Human pose keypoint data
Content starts

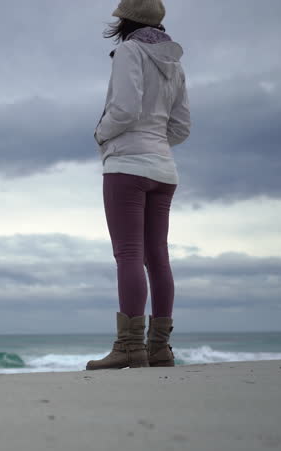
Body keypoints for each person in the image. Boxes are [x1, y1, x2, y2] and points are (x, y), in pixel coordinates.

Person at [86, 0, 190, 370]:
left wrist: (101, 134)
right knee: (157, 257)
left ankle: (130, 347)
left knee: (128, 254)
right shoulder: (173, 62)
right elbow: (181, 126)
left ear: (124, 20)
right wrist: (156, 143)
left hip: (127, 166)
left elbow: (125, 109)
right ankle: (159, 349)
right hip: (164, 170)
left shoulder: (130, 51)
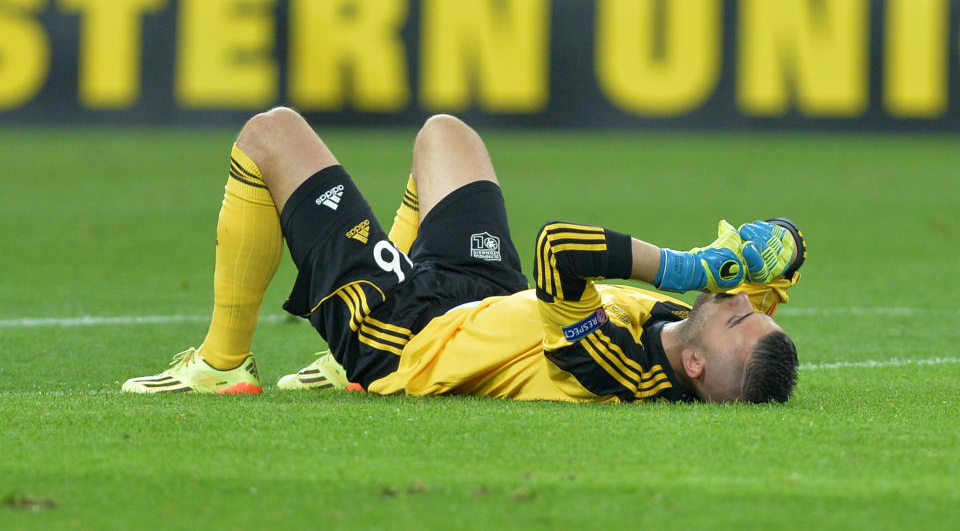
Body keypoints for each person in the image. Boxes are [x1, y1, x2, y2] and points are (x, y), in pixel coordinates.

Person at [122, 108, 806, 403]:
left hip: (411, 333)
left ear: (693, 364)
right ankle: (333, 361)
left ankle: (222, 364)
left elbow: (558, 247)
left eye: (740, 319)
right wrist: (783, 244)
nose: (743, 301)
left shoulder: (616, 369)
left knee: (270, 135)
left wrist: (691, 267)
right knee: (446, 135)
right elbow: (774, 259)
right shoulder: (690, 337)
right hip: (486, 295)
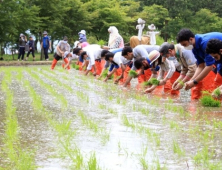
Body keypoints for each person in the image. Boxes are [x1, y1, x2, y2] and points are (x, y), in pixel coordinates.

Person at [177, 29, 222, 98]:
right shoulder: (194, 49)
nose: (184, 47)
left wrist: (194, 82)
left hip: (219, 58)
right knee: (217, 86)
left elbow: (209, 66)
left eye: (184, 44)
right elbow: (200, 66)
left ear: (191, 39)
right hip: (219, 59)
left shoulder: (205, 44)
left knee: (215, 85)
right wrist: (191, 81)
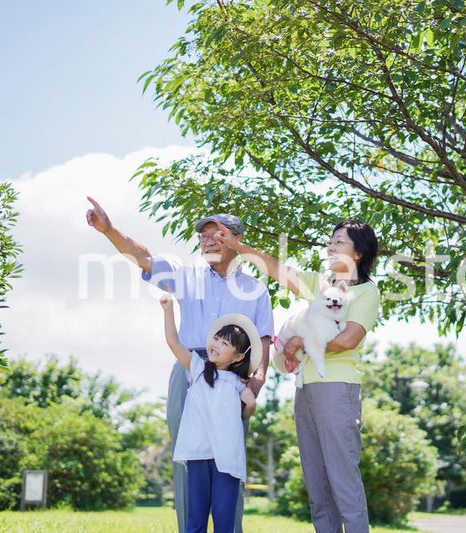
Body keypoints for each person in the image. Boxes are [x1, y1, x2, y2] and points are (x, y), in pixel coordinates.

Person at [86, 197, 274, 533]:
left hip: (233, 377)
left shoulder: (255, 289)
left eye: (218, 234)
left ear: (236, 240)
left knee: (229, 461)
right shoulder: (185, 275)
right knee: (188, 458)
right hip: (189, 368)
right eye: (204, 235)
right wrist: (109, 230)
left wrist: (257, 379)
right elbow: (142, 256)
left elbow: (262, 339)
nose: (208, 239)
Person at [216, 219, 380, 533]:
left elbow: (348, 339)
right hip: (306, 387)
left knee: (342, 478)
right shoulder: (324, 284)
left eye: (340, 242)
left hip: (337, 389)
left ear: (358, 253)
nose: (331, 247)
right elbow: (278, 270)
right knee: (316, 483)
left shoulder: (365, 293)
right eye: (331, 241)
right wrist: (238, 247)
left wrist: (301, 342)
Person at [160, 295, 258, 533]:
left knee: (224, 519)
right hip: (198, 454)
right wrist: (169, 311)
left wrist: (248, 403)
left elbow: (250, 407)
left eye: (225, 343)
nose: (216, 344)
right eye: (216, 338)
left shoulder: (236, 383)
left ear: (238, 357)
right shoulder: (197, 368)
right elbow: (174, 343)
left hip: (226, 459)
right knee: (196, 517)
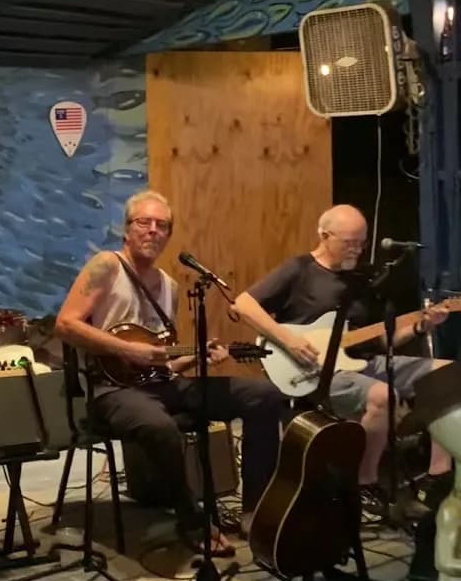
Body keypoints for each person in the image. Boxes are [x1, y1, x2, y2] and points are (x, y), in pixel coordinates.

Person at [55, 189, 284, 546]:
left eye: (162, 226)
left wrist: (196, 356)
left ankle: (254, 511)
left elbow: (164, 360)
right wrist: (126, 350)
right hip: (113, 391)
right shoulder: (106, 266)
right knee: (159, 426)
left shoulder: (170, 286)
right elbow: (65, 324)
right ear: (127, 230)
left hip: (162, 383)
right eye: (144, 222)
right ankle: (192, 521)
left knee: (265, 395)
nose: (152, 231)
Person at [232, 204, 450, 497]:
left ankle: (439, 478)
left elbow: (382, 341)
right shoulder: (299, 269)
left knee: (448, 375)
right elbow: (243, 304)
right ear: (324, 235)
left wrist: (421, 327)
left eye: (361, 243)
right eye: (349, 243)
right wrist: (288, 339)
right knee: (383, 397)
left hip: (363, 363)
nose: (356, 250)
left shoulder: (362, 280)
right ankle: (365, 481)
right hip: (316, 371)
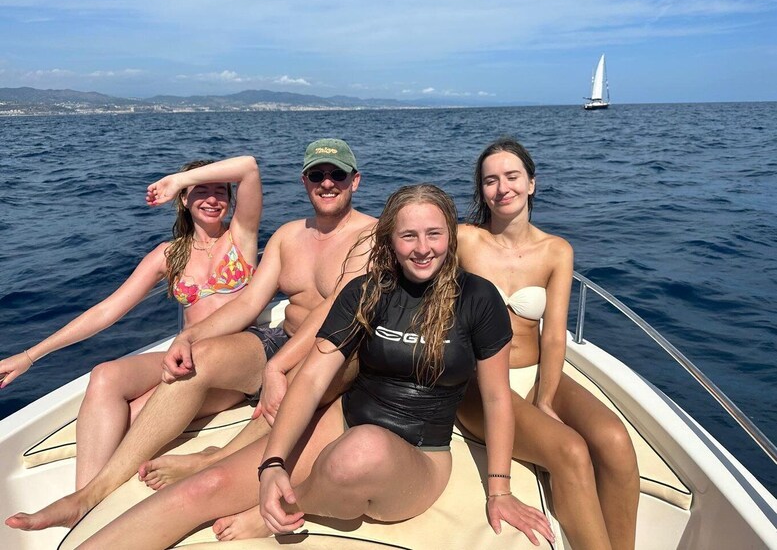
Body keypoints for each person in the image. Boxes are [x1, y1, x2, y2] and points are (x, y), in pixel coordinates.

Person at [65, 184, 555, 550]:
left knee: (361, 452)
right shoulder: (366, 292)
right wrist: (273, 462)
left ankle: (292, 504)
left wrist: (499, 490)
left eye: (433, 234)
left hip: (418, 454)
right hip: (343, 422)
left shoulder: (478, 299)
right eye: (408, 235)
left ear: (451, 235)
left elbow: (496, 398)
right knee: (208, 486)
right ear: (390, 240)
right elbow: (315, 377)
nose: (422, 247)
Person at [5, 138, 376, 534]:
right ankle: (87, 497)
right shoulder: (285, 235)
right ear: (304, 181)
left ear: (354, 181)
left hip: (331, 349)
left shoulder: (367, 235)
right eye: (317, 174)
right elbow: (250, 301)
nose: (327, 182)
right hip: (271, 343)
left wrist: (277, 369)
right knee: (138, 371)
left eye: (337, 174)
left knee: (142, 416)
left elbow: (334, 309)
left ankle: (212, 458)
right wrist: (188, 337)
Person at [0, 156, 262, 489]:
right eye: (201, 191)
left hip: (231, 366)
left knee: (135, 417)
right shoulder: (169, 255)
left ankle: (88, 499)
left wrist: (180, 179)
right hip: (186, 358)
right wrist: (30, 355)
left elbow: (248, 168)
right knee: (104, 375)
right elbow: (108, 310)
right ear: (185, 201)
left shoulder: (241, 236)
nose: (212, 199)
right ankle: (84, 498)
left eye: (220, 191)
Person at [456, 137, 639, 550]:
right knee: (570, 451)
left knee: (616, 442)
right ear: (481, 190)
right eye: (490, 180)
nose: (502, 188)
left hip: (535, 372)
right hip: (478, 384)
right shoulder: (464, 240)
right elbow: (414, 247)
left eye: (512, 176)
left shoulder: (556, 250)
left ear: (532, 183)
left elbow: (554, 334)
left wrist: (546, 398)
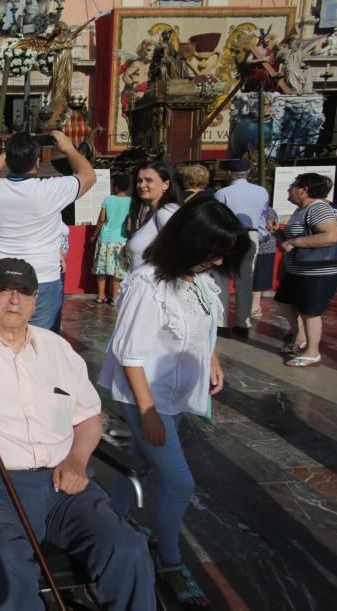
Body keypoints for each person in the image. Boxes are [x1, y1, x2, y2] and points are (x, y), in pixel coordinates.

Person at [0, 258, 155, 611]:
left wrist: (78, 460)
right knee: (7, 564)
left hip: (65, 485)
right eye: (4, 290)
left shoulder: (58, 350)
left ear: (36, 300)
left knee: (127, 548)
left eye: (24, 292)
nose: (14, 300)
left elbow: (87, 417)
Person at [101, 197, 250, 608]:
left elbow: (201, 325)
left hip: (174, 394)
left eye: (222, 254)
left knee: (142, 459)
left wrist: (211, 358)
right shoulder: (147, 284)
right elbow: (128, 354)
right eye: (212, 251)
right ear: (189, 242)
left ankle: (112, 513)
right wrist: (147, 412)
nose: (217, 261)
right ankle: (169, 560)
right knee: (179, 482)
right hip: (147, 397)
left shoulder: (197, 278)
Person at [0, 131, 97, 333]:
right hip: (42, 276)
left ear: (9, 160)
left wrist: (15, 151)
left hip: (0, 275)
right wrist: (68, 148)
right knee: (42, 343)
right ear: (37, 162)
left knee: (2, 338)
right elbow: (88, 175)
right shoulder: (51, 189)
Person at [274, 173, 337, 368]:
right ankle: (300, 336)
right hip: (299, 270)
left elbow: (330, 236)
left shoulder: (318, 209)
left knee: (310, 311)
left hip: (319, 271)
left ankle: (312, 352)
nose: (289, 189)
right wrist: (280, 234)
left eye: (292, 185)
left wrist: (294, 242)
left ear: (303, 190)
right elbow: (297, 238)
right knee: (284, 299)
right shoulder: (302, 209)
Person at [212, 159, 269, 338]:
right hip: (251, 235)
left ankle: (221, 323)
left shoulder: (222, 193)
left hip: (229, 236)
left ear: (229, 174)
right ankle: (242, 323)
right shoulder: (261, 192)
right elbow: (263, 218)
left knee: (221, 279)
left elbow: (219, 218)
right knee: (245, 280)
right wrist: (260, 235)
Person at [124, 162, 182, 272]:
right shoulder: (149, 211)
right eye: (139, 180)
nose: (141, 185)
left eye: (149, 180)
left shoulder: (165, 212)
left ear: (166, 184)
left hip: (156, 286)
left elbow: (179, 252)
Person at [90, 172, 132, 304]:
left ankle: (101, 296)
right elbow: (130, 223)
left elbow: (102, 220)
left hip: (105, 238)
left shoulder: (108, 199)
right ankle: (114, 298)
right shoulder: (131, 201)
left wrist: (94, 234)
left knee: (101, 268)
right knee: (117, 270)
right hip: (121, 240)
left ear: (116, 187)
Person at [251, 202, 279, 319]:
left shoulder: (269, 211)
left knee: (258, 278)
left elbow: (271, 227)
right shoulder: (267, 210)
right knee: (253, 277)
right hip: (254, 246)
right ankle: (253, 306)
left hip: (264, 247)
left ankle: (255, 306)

Content ends

Aim of the task: Your answer should be the lines from the first record down to the line containing "left elbow: (558, 247)", restated exactly, with no pictures.

Expected answer:
Body keypoints for each person in the image. Boxes are [x1, y1, x2, y2] and points are (x, y), in pixel coordinates.

Person at [86, 0, 190, 370]:
left wrist: (101, 134)
right knee: (157, 257)
left ankle: (130, 347)
left knee: (128, 254)
right shoulder: (173, 62)
right elbow: (181, 126)
left ear: (124, 20)
right wrist: (156, 143)
left hip: (127, 166)
left elbow: (125, 109)
right ankle: (159, 349)
right hip: (164, 170)
left shoulder: (130, 51)
Body keypoints for each person in the image. Boxes are [x1, y1, x2, y2] and points are (x, y), in pixel coordinates.

Person at [122, 108, 806, 403]:
left hip: (411, 333)
left ear: (693, 364)
right ankle: (333, 361)
left ankle: (222, 364)
left elbow: (558, 247)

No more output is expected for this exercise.